In the entries that follow, the line with "was subject to" opens the range and the line with "everything that anyone might claim." closes it; repeat that range exactly, both lines included.

* [Extracted material]:
··········

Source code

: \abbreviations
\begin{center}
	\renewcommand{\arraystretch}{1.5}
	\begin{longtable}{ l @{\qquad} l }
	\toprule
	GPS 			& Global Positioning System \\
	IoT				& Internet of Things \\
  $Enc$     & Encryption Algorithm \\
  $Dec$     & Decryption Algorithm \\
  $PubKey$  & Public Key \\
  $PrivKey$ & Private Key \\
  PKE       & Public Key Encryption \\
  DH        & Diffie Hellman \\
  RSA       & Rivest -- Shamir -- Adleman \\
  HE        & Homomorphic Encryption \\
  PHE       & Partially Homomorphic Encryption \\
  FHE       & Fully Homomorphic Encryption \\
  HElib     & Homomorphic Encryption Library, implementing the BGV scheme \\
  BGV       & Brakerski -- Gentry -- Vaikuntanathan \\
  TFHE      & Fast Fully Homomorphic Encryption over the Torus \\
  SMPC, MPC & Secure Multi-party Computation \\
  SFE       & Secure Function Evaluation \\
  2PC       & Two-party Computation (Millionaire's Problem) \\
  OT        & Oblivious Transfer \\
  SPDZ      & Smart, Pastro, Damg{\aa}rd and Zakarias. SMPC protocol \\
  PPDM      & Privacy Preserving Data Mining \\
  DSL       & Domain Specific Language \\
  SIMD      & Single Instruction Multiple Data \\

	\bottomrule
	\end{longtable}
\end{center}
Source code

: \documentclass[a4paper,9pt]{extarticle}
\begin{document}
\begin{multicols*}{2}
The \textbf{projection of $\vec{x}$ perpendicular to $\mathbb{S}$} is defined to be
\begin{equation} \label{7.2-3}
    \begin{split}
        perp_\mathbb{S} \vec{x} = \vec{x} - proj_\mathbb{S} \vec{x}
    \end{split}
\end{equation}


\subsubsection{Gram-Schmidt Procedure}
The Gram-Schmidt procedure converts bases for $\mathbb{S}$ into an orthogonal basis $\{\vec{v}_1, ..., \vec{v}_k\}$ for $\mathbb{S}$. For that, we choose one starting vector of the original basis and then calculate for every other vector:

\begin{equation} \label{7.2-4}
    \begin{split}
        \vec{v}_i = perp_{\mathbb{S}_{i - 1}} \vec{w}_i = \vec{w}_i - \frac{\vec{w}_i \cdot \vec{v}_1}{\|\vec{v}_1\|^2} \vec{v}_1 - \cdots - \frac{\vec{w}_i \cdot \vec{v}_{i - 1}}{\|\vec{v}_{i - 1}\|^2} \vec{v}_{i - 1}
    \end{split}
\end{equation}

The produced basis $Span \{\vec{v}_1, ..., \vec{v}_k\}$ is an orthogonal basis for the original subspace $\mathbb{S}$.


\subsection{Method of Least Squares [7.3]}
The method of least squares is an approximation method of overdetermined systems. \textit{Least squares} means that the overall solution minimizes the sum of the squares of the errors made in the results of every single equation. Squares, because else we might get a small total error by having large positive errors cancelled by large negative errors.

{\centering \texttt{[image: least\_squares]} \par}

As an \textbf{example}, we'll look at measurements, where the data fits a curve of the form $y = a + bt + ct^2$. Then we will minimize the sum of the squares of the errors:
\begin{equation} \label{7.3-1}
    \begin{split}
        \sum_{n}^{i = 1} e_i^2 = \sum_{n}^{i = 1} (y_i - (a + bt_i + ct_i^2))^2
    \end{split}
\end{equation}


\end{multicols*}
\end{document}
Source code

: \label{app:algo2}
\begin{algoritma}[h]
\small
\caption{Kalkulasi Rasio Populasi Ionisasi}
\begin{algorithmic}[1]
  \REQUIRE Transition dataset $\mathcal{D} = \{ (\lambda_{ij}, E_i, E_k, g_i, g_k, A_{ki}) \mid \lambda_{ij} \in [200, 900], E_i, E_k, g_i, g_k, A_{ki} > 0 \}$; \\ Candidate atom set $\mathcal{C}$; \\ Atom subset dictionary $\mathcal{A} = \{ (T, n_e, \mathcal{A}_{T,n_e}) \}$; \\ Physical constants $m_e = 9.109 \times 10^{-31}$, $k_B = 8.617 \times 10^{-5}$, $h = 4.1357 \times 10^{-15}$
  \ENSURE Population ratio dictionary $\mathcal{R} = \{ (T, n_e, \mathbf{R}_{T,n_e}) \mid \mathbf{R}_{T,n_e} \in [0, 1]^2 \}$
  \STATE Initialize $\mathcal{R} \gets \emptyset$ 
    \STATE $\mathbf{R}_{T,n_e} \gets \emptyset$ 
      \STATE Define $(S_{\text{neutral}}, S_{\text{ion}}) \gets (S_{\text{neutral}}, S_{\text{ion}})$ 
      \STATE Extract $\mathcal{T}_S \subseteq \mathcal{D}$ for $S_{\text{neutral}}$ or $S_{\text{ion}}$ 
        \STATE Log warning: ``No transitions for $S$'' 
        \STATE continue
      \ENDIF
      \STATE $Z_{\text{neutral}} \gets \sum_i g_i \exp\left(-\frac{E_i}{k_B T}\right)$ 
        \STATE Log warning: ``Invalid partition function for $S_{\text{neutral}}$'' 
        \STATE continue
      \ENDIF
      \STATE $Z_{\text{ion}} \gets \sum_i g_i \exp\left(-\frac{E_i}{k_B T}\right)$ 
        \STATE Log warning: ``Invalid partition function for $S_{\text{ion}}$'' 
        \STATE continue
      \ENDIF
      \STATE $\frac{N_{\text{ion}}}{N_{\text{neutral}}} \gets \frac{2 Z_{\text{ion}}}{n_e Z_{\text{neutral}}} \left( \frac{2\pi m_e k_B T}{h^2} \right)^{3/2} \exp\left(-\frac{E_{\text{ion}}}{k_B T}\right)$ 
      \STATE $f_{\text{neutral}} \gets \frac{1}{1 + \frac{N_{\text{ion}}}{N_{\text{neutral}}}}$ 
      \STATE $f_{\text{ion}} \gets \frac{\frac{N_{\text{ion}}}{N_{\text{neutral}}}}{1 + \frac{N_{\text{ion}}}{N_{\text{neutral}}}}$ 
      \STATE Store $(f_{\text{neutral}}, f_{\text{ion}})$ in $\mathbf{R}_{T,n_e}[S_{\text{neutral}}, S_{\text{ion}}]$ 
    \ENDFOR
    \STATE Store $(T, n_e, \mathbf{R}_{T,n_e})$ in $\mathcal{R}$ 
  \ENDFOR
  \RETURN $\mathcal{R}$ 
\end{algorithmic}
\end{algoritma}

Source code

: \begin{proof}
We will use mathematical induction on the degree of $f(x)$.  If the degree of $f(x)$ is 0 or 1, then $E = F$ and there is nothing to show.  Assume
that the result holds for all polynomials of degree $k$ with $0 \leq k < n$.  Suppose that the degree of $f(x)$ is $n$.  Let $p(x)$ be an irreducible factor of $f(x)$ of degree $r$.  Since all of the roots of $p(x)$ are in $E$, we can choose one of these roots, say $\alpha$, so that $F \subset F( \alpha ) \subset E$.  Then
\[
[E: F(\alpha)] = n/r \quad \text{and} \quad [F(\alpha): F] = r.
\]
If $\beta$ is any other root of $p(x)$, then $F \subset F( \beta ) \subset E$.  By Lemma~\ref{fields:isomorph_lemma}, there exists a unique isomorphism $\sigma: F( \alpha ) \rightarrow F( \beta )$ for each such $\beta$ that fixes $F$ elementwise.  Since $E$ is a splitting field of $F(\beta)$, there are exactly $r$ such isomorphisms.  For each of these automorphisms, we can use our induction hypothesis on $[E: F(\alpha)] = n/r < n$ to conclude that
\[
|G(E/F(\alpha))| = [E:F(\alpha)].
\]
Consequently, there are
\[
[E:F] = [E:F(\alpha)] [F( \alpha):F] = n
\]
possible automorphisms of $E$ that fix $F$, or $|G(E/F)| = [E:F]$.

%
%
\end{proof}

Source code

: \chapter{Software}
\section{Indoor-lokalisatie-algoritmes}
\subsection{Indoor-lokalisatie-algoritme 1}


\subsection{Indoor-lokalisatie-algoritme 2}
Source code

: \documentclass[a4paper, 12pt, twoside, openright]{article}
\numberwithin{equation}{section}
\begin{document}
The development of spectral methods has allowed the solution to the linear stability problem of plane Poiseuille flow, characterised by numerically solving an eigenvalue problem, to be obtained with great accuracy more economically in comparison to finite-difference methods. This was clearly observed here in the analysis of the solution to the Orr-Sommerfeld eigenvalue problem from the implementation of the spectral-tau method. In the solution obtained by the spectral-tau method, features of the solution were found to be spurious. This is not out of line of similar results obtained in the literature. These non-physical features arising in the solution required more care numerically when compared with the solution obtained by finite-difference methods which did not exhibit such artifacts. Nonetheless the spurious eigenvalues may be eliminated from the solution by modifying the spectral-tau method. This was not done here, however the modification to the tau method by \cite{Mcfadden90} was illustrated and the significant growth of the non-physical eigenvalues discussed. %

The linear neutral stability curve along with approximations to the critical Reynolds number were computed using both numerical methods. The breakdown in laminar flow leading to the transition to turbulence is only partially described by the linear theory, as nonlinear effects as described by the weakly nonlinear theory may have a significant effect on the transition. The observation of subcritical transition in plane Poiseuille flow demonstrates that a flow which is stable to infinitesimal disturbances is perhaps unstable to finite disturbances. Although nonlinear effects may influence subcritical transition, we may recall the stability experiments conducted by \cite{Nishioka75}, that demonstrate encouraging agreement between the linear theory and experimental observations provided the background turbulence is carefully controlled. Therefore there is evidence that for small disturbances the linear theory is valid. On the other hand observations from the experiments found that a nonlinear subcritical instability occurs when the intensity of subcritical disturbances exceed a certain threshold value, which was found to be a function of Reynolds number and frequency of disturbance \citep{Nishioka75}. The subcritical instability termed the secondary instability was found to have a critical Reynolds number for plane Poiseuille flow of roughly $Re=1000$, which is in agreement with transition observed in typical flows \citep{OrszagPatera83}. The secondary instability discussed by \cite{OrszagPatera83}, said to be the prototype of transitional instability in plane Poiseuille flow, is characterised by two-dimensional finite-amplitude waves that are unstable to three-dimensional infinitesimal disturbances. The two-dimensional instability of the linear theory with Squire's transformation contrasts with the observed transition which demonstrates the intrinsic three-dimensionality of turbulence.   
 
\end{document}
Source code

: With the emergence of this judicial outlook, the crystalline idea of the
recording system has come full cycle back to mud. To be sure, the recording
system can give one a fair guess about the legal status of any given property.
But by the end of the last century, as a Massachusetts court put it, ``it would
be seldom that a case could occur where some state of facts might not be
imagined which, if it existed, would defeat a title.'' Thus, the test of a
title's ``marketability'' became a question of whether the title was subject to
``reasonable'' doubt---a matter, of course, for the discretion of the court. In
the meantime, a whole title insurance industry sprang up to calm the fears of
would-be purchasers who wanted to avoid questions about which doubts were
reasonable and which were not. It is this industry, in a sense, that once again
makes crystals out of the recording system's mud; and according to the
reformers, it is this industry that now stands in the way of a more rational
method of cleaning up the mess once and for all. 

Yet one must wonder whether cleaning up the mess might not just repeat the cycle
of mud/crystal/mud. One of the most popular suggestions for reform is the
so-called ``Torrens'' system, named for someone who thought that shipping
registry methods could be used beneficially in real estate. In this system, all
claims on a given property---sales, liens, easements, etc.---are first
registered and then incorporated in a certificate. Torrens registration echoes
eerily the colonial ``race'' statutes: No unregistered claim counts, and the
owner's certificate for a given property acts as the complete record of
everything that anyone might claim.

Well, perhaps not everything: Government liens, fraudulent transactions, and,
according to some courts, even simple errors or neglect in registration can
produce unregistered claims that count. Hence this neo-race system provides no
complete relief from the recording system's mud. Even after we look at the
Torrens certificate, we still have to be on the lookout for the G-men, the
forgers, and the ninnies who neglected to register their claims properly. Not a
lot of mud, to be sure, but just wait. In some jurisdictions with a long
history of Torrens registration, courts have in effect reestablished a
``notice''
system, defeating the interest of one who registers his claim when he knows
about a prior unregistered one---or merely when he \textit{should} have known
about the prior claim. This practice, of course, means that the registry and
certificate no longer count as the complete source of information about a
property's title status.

··········

* [Solution below]:
title's ``marketability'' became a question of whether the title was subject to
``reasonable'' doubt---a matter, of course, for the discretion of the court. In
the meantime, a whole title insurance industry sprang up to calm the fears of
would-be purchasers who wanted to avoid questions about which doubts were
reasonable and which were not. It is this industry, in a sense, that once again
makes crystals out of the recording system's mud; and according to the
reformers, it is this industry that now stands in the way of a more rational
method of cleaning up the mess once and for all. 

Yet one must wonder whether cleaning up the mess might not just repeat the cycle
of mud/crystal/mud. One of the most popular suggestions for reform is the
so-called ``Torrens'' system, named for someone who thought that shipping
registry methods could be used beneficially in real estate. In this system, all
claims on a given property---sales, liens, easements, etc.---are first
registered and then incorporated in a certificate. Torrens registration echoes
eerily the colonial ``race'' statutes: No unregistered claim counts, and the
owner's certificate for a given property acts as the complete record of
everything that anyone might claim.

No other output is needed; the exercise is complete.